(AIM):
Render the lines from the first one up to and including the line with "export const myFeature" as a JSON list of strings, one string per line and no blank lines.

(AVAILABLE DATA):
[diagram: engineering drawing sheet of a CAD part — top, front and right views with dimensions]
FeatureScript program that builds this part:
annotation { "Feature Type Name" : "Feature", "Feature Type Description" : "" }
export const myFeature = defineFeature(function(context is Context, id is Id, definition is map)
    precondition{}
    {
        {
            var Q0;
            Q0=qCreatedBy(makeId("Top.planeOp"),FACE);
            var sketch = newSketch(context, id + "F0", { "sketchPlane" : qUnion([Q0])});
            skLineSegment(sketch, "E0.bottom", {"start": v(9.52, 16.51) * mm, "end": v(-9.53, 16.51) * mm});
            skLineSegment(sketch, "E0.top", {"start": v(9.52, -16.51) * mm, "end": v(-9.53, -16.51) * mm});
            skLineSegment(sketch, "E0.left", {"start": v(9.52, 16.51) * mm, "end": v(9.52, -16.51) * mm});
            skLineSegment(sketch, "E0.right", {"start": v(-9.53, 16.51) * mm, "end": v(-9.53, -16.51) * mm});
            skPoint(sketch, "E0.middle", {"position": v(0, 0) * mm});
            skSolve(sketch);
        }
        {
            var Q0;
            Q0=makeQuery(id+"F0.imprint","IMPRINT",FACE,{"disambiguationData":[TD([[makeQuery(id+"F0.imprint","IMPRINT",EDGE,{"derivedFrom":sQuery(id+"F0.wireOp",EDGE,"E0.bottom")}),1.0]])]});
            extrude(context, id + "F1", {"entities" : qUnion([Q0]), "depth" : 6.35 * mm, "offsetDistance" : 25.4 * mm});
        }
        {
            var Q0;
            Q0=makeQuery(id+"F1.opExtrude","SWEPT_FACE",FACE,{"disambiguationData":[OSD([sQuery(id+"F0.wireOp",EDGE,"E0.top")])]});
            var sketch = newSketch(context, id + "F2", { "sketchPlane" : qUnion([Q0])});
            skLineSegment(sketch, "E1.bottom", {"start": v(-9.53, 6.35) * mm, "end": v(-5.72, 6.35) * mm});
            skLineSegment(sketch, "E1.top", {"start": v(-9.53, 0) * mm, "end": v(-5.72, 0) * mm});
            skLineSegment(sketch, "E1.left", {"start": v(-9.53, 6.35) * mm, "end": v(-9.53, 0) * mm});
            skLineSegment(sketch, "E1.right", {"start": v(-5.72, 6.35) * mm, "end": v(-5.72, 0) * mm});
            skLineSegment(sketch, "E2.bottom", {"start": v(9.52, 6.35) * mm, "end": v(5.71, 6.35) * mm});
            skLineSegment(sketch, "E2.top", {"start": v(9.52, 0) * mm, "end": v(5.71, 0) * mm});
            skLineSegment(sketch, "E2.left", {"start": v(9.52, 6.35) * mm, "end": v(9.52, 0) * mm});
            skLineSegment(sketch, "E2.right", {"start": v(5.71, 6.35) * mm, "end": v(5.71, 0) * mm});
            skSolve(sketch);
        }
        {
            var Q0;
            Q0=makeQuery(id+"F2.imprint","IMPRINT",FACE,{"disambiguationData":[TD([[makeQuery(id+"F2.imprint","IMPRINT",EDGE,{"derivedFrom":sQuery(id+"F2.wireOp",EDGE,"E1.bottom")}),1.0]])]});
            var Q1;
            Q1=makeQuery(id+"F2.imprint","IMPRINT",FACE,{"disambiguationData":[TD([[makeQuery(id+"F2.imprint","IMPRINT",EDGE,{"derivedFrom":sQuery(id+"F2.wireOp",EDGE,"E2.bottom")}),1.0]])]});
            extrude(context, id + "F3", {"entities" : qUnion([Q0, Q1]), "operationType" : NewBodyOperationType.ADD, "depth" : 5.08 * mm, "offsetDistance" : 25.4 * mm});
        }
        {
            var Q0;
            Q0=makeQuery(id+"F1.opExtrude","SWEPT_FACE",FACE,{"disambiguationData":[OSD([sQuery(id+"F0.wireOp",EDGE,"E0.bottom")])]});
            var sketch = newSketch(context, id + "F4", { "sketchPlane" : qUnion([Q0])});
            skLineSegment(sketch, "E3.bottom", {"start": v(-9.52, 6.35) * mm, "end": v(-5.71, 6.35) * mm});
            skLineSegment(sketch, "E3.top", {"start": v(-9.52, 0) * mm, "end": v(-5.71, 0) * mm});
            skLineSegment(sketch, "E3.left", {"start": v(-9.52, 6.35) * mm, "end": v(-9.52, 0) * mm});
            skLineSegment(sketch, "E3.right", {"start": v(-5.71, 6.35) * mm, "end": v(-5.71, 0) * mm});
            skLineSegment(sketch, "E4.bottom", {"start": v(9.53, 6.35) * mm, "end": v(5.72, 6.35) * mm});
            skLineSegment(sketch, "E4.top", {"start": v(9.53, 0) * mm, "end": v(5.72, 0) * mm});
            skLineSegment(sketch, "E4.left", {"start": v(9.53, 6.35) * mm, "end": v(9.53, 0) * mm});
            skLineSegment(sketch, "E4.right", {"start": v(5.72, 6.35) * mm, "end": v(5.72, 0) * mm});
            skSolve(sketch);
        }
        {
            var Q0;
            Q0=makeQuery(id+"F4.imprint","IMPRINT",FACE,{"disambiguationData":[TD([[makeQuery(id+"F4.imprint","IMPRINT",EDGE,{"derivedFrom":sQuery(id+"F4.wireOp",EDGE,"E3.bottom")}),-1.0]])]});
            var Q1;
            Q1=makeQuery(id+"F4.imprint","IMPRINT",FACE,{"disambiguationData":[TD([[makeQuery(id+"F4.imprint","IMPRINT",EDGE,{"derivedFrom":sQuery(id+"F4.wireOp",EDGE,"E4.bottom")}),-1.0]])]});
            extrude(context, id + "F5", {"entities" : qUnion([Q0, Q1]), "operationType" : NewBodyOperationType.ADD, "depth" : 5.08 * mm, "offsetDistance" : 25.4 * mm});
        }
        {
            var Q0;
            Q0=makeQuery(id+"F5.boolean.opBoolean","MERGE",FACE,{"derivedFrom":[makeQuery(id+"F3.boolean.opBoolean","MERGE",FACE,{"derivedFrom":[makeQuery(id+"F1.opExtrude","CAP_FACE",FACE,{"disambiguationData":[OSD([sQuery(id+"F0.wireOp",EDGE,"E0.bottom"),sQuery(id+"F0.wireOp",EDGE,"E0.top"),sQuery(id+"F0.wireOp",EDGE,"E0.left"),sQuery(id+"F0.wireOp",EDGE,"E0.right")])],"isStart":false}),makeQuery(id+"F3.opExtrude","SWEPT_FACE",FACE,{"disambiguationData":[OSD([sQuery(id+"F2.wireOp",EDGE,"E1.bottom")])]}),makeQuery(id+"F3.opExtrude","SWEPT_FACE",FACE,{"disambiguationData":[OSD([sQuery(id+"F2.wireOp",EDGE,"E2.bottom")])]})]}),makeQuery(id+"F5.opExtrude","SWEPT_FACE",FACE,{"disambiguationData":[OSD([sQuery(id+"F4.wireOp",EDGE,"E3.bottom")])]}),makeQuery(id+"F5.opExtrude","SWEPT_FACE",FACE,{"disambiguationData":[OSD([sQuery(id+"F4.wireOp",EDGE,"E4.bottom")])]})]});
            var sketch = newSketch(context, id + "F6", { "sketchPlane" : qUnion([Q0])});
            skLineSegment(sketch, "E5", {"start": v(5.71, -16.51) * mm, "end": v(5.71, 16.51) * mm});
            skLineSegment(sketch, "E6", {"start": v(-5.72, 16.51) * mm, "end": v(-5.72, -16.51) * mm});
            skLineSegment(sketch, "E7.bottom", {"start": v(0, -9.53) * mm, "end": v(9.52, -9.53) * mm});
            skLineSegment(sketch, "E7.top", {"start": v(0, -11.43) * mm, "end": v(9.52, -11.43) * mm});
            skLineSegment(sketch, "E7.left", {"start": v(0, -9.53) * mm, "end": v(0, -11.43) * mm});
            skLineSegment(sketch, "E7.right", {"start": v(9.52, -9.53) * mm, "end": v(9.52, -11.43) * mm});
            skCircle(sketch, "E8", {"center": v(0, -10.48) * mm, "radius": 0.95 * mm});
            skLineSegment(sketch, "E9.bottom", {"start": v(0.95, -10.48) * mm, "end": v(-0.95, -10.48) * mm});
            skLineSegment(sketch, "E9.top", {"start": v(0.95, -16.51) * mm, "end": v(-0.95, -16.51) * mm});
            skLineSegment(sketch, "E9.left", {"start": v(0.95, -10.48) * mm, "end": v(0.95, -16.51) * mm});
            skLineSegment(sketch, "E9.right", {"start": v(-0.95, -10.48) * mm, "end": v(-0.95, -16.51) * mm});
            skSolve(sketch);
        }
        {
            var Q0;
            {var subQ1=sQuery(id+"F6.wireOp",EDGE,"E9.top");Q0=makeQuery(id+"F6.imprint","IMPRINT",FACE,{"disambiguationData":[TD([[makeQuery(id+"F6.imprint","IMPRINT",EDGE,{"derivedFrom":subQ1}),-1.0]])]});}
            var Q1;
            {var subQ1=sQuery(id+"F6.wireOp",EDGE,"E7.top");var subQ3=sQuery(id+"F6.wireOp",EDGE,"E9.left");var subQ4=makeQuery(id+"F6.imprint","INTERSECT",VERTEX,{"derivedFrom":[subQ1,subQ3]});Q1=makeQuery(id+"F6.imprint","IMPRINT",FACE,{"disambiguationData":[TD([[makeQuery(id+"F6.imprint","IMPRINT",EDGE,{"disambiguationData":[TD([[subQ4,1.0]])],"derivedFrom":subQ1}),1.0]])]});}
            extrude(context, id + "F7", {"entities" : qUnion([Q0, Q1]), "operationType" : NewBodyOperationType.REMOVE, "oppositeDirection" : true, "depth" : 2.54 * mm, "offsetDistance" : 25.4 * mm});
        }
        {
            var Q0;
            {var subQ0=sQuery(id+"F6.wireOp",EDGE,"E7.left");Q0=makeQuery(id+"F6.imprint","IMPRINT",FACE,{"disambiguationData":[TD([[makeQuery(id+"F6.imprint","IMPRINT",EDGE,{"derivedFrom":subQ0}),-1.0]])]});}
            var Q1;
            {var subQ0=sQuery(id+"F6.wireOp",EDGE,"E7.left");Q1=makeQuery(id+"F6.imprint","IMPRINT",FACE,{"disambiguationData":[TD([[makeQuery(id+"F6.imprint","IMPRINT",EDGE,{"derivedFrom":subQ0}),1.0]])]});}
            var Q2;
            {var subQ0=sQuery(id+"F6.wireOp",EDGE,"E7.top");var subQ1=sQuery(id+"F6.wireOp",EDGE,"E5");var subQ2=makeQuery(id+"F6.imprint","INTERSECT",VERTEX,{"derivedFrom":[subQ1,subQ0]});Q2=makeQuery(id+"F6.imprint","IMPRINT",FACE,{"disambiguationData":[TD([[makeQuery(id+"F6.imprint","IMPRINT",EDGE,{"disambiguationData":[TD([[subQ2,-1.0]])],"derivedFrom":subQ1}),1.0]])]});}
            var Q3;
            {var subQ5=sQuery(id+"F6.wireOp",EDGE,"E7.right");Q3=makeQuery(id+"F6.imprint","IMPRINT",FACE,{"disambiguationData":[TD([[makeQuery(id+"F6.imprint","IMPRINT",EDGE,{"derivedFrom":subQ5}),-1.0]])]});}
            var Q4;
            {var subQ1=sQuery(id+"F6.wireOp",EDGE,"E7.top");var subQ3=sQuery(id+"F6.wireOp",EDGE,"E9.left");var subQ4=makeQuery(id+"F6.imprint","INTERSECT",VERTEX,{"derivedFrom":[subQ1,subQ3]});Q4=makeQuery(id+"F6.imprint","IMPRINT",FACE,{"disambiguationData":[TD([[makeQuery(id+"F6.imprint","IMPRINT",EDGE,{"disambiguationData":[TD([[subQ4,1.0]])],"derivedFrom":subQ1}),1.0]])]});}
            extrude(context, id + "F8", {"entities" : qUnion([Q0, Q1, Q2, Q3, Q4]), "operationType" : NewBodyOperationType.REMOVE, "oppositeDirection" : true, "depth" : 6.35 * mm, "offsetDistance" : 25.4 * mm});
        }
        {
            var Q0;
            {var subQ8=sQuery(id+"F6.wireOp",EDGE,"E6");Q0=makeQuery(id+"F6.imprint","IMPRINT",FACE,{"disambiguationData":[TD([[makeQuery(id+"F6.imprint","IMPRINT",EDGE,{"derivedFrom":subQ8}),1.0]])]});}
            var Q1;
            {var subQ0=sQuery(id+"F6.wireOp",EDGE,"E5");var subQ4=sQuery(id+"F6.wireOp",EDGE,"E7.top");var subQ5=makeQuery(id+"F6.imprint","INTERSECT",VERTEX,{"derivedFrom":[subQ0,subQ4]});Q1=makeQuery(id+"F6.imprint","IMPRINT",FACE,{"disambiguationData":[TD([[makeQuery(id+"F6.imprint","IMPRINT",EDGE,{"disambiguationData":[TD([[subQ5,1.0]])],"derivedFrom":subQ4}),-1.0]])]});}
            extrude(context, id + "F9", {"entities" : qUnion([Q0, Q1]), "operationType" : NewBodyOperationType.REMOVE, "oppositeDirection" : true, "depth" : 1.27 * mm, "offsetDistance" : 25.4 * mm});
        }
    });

(ANSWER FOR THIS EXERCISE):
[
  "[diagram: engineering drawing sheet of a CAD part — top, front and right views with dimensions]",
  "FeatureScript program that builds this part:",
  "annotation { \"Feature Type Name\" : \"Feature\", \"Feature Type Description\" : \"\" }",
  "export const myFeature = defineFeature(function(context is Context, id is Id, definition is map)"
]